SLM-SS: Speech Language Model for Generative Speech Separation
This addresses the issue of poor speech intelligibility in separated signals for downstream tasks like speech recognition, representing an incremental improvement over existing neural network-based methods.
The paper tackled the problem of speech separation by proposing SLM-SS, a method using speech language models to enhance intelligibility and coherence in separated signals, showing significantly better preservation of speech intelligibility on the LibriMix dataset.
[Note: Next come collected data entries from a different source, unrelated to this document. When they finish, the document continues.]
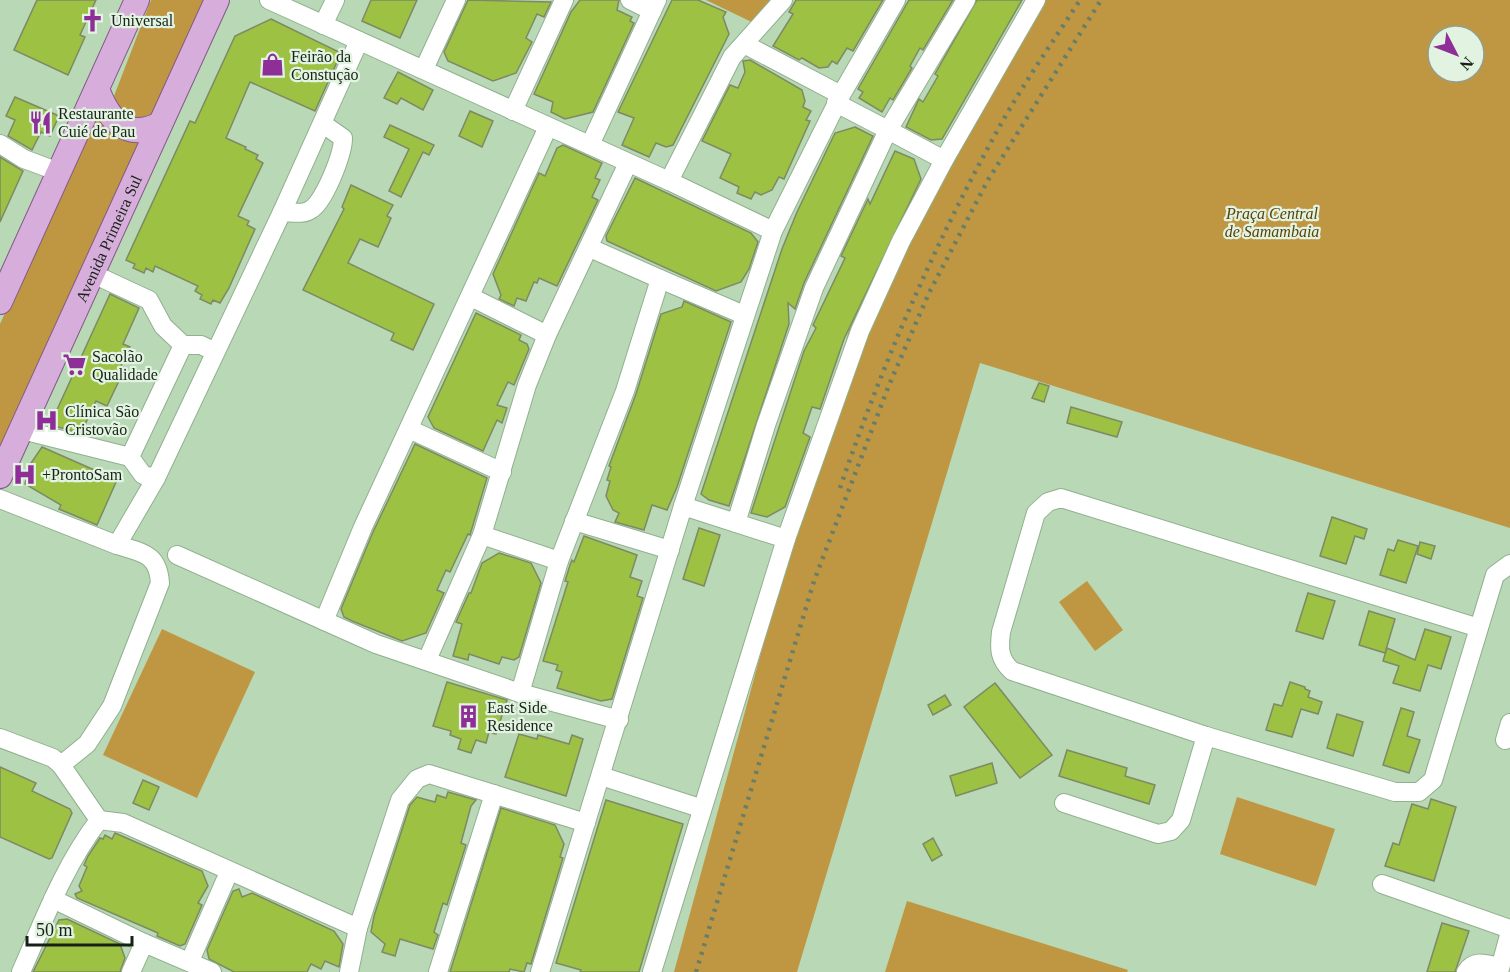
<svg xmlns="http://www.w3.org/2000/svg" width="1510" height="972" font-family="Georgia,serif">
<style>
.green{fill:#bf9742;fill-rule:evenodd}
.building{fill:#9dc143;stroke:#7d8a64;stroke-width:1.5}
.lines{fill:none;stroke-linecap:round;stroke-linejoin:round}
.minor-casing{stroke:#91b08f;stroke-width:20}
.major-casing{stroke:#825986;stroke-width:26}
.minor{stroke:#fff;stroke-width:18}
.major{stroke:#d7addb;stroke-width:24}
.rail{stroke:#687e67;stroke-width:4.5;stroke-dasharray:3 6;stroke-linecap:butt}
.labels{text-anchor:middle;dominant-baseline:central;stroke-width:4.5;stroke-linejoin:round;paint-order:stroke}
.poi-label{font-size:16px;fill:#162216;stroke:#e3f3e2;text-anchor:start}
.park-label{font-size:16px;font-style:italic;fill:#58410a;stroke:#e3f3e2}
.street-label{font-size:16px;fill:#162216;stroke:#e3f3e2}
</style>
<rect width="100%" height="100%" fill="#b8d8b6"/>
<!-- green -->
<g class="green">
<polygon points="151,0 213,0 153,116 139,122 118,109 114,96"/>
<polygon points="706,0 792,0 768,30"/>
<path d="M1034 0H1510V528L980 363 797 972H674L849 330 939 149ZM1438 36H1474V72H1438Z"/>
<polygon points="98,106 152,136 0,472 0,324"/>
<polygon points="1087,581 1123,630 1095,651 1059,602"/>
<polygon points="162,629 255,672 197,798 103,755"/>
<polygon points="1237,797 1335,829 1316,886 1220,854"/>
<polygon points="907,901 1128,970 1127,972 885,972"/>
</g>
<!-- building -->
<g class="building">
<polygon points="37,0 96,0 80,35 85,37 68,75 14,50"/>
<polygon points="371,0 417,0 400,38 362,21"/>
<polygon points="468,0 551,2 544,17 537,14 526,38 532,42 516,73 493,81 448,61 444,52"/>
<polygon points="580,0 619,0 617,10 632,17 630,21 634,23 593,112 565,119 551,112 553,102 534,94 571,12"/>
<polygon points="672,0 698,0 726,12 723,17 729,34 673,145 666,147 656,143 649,157 622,145 634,118 618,112"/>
<polygon points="796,0 883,0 853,51 847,48 837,64 832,61 828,67 819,68 802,58 799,60 773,46 793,14 789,12"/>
<polygon points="909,0 953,0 923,50 920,48 910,66 912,68 893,100 890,98 882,112 859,98 863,92 858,89"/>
<polygon points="977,0 1022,0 942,139 931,140 906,127 919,99 923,102 938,76 935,74"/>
<polygon points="271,19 341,53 315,111 250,82 226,138 246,147 245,149 258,155 256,159 263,163 238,216 249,221 247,225 255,229 229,288 220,303 213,300 211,304 200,299 202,295 195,291 198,286 155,266 153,272 146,268 144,273 133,268 135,264 126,260 190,121 195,123 235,36"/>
<polygon points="750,60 802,90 805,101 803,107 811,111 806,120 810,121 784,179 779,177 772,190 761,195 755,192 751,199 737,193 739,187 720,178 731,154 702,141 730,85 738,88 745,72 743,61"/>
<polygon points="398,72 433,90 423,110 401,98 397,104 384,98"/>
<polygon points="15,97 59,116 50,136 41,132 32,150 8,136 15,120 6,116"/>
<polygon points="470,111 493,121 482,147 459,136"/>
<polygon points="390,125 434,145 429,155 423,152 401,197 389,191 409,149 384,137"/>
<polygon points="855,127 873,136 804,283 795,309 788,303 789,324 729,506 709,500 701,494 782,249 797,212 835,133"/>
<polygon points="563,145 602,163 595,178 600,180 592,197 598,200 557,286 539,278 537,283 534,282 526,301 517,298 514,306 499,299 501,295 493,274 539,173 545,176 557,148"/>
<polygon points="895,151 914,159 921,179 844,339 820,409 812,407 803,433 810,437 785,507 767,517 751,513 804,351 816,328 813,325 845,258 841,256 868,199 870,204"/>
<polygon points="0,157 23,171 0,222"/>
<polygon points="635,178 751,233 758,242 749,269 741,282 716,291 607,241 606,236"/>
<polygon points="351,185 393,205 387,216 391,218 378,247 360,239 348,263 434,304 413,350 391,340 394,333 303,290 344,209 342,207"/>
<polygon points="110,294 139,308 123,344 130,347 121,366 125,368 107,406 96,401 81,433 50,425"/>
<polygon points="684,301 731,322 677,487 667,510 652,505 644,530 615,522 619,513 613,510 606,496 610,481 607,480 611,467 609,466 636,394 661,314 682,307"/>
<polygon points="476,313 521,335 519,340 527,344 529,349 514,385 508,382 497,405 507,408 502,423 497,420 483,451 434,428 428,417"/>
<polygon points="1039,383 1049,386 1044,402 1032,398"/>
<polygon points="1071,407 1122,422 1117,437 1067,423"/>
<polygon points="415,444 487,478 470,535 468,534 450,572 446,570 437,590 444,593 426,633 402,641 352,621 344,617 341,609 373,532"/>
<polygon points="42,447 117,480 97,525 59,509 61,505 25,484 29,466"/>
<polygon points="1332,517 1367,529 1364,539 1355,536 1346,564 1320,556"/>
<polygon points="699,528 720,535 704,586 683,579"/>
<polygon points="584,536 637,555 630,577 642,581 637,596 643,598 612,699 601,701 557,688 562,672 556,670 558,665 543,661 568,582 565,581 570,565 572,560 574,562"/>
<polygon points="1398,540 1418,546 1406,583 1380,575 1388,549 1394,551"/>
<polygon points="1420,542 1435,546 1431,559 1417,554"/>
<polygon points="499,553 531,563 541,583 519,657 514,660 502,657 499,664 469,654 468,660 453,656 462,624 456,622 469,593 471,593 482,563"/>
<polygon points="1308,593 1335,601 1323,639 1296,631"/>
<polygon points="1369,611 1395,619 1385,653 1359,645"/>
<polygon points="1425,629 1451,637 1441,669 1428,665 1420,691 1393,683 1399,666 1383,661 1387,648 1415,660"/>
<polygon points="447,682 507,700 496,734 489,732 486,743 476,740 471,753 458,749 461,739 450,735 451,731 433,726"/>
<polygon points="1290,682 1305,687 1305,689 1310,691 1308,697 1322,702 1318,714 1301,709 1292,737 1266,730 1274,704 1282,706"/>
<polygon points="995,683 1052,755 1020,778 964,707"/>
<polygon points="945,695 951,705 933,715 928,705"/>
<polygon points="1401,708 1414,712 1407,736 1420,740 1409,773 1383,765"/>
<polygon points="1337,714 1363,722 1353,756 1327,748"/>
<polygon points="519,734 537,739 538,735 569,744 572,735 583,739 566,796 505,777"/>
<polygon points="1067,750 1127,768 1125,776 1155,785 1149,804 1059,776"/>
<polygon points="992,763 997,783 956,796 950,776"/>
<polygon points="0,767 36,783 32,791 70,809 72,813 52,858 49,859 0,837"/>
<polygon points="143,780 159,787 149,810 133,803"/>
<polygon points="448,792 476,800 471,806 465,828 461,843 466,845 447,905 443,903 434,932 438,935 433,949 400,939 395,956 382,952 385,944 371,932 374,916 410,805 417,797 435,802 437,795 446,798"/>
<polygon points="1431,799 1456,807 1434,881 1385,866 1393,843 1399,845 1412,804 1428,809"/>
<polygon points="606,800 683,824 639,972 580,972 581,970 556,963"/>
<polygon points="501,808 555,825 564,844 560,857 563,858 531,964 527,963 524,972 510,969 509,972 450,972"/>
<polygon points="115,833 202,871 208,886 198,903 202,905 185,944 180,946 157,936 158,933 77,898 75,894 82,891 79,886 87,867 84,865 88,856 100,838 103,839 105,835 112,839"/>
<polygon points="933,838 942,855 932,861 923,844"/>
<polygon points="239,889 242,897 252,893 334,931 343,944 339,967 325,961 321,969 311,964 307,972 234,972 209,959 207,950 233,891"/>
<polygon points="67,919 120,944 125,958 120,972 33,972 59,920"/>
<polygon points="1442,923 1469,931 1455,972 1427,972"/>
</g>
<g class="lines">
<defs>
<g id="minor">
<polyline points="269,0 669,181 773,231"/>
<polyline points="630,0 652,11"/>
<polyline points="323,25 335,0"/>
<polyline points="746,45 841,95"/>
<polyline points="424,69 456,0"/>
<polyline points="836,103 888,130 966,0"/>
<polyline points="513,111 564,0"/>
<polyline points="0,144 24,159 59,172"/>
<polyline points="590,145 657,0"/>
<polyline points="669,181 732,57 783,0"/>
<path d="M282 212C291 212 303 215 310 210 324 203 343 154 343 138L323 124"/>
<polyline points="93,274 149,300 163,326 183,345"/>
<polyline points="660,279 744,315"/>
<polyline points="471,297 547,335"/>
<polyline points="409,429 502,472"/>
<polyline points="22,430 130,457"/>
<polyline points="156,478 143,475 130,457 183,345 201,345 215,352"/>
<polyline points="0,499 117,545"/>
<polyline points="683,506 786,539"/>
<polyline points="574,521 670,550"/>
<polyline points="736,523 766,425 814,288 888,130 944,160 1036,0"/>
<polyline points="482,535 559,561"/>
<polyline points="177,555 376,644 520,693 619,720"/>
<polyline points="324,621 363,527 548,127"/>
<path d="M1479 628 1061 498 1048 502 1036 513 1001 632C999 649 999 659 1012 671L1206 736 1395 792H1419L1433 780 1495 575 1510 564"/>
<polyline points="427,660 482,535 527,385 547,335 628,163"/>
<polyline points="520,693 559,561 625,391 660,279 590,248"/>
<polyline points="0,738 53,758 61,765 99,820"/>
<polyline points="1505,740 1510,723"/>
<path d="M61 765 87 744 112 706 160 583C158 553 142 553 117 545L156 478 282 212 359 41"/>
<polyline points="601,776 700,808"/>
<polyline points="1064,803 1158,834 1171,831 1181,820 1206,736"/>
<polyline points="1382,884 1510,929"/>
<polyline points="53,899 144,943 212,972"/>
<polyline points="190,961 229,872"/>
<path d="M21 972C44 920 64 866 99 820L123 823 358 928 400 800 417 779 429 774 586 823"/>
<polyline points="131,972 144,943"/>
<polyline points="349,972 358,928"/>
<polyline points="438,972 494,794"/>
<polyline points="540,972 683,506 773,231 841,95 896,0"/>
<polyline points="652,972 786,539 860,331 901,241 944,160"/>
<path d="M1466 972C1474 959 1486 964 1499 967"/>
<polyline points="1499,972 1510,932"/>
</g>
<g id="major">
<path d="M97 89C108 118 125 142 160 124"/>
<polyline points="0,302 137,0"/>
<path id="s1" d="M0 476 217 0"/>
</g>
</defs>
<!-- minor casing -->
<use href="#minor" class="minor-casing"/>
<!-- major casing -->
<use href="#major" class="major-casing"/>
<!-- minor -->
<use href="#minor" class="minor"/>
<!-- major -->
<use href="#major" class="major"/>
<!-- rail -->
<g class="rail">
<path d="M840 488C884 359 939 234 1006 115 1029 76 1055 38 1080 0"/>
<polyline points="696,972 814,581 889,385 929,293 988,180 1101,0"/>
</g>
</g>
<!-- icons -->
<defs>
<symbol id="church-bare" viewBox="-9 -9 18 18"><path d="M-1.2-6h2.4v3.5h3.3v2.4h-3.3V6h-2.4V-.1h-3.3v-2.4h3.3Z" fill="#8e2f98" stroke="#e3f3e2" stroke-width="2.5" paint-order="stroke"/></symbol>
<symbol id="shop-bare" viewBox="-9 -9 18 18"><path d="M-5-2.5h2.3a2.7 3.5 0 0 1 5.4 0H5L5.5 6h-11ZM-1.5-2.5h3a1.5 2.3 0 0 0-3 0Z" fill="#8e2f98" stroke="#e3f3e2" stroke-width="2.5" paint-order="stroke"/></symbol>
<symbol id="restaurant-bare" viewBox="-9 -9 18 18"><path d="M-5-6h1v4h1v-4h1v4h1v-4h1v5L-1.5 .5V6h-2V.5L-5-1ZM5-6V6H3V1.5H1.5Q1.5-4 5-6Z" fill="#8e2f98" stroke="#e3f3e2" stroke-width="2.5" paint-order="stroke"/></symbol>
<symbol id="supermarket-bare" viewBox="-9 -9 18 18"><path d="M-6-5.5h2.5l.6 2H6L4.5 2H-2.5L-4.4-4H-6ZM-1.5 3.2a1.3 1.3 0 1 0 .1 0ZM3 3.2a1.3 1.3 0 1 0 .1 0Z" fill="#8e2f98" stroke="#e3f3e2" stroke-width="2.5" paint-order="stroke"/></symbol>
<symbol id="hospital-bare" viewBox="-9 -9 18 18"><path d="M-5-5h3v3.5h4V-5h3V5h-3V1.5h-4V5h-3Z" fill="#8e2f98" stroke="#e3f3e2" stroke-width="2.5" paint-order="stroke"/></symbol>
<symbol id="building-bare" viewBox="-9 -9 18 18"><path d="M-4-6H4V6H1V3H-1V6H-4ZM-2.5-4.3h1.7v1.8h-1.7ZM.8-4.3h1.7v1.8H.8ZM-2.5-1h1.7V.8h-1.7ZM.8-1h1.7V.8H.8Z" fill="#8e2f98" stroke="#e3f3e2" stroke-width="2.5" paint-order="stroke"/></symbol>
</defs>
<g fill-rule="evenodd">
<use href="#church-bare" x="76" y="4" width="33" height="33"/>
<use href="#shop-bare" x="256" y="48" width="33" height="33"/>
<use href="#restaurant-bare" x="24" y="106" width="33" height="33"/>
<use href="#supermarket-bare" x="58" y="348" width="33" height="33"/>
<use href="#hospital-bare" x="30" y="404" width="33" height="33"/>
<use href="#hospital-bare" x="8" y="458" width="33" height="33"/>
<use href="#building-bare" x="452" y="700" width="33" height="33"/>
</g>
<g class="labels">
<!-- poi labels -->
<g class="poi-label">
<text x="111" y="20">Universal</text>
<text x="291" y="56">Feirão da<tspan x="291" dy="18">Constução</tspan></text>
<text x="58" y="113">Restaurante<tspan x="58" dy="18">Cuié de Pau</tspan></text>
<text x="92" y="356">Sacolão<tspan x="92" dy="18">Qualidade</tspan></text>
<text x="65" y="411">Clínica São<tspan x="65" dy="18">Cristovão</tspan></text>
<text x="42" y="474">+ProntoSam</text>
<text x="487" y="707">East Side<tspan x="487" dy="18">Residence</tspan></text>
</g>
<!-- park labels -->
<g class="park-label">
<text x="1272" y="213">Praça Central<tspan x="1272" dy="18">de Samambaia</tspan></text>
</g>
<!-- street labels -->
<g class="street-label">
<text stroke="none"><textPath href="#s1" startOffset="261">Avenida Primeira Sul</textPath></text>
</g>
</g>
<!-- north arrow -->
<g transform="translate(1456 54) rotate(132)"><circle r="28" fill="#e3f3e2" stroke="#919f90" stroke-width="1.5"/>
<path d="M0-4.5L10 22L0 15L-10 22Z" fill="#8e2f98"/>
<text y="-9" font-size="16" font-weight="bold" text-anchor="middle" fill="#162216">N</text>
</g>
<!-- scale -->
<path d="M27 936v9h105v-9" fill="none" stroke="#162216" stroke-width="3"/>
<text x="36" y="936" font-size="18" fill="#162216" stroke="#e3f3e2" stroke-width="4.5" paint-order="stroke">50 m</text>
</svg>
Speech separation (SS) has advanced significantly with neural network-based methods, showing improved performance on signal-level metrics. However, these methods often struggle to maintain speech intelligibility in the separated signals, which can negatively affect the performance of downstream tasks such as speech recognition. In this work, we propose SLM-SS, a novel approach that applies speech language models to SS, aiming to enhance the intelligibility and coherence of the separated signals. We frame SS as discrete multi-codebook sequence generation, using Encoder-Decoder models to map quantized speech mixtures to target tokens. In addition to the autoregressive modeling strategy, we introduce a non-autoregressive model to improve decoding efficiency for residual tokens. Experimental results on the LibriMix dataset demonstrate that our approach shows significantly better preservation of speech intelligibility, leading to improved linguistic consistency in a variety of downstream tasks compared to existing approaches.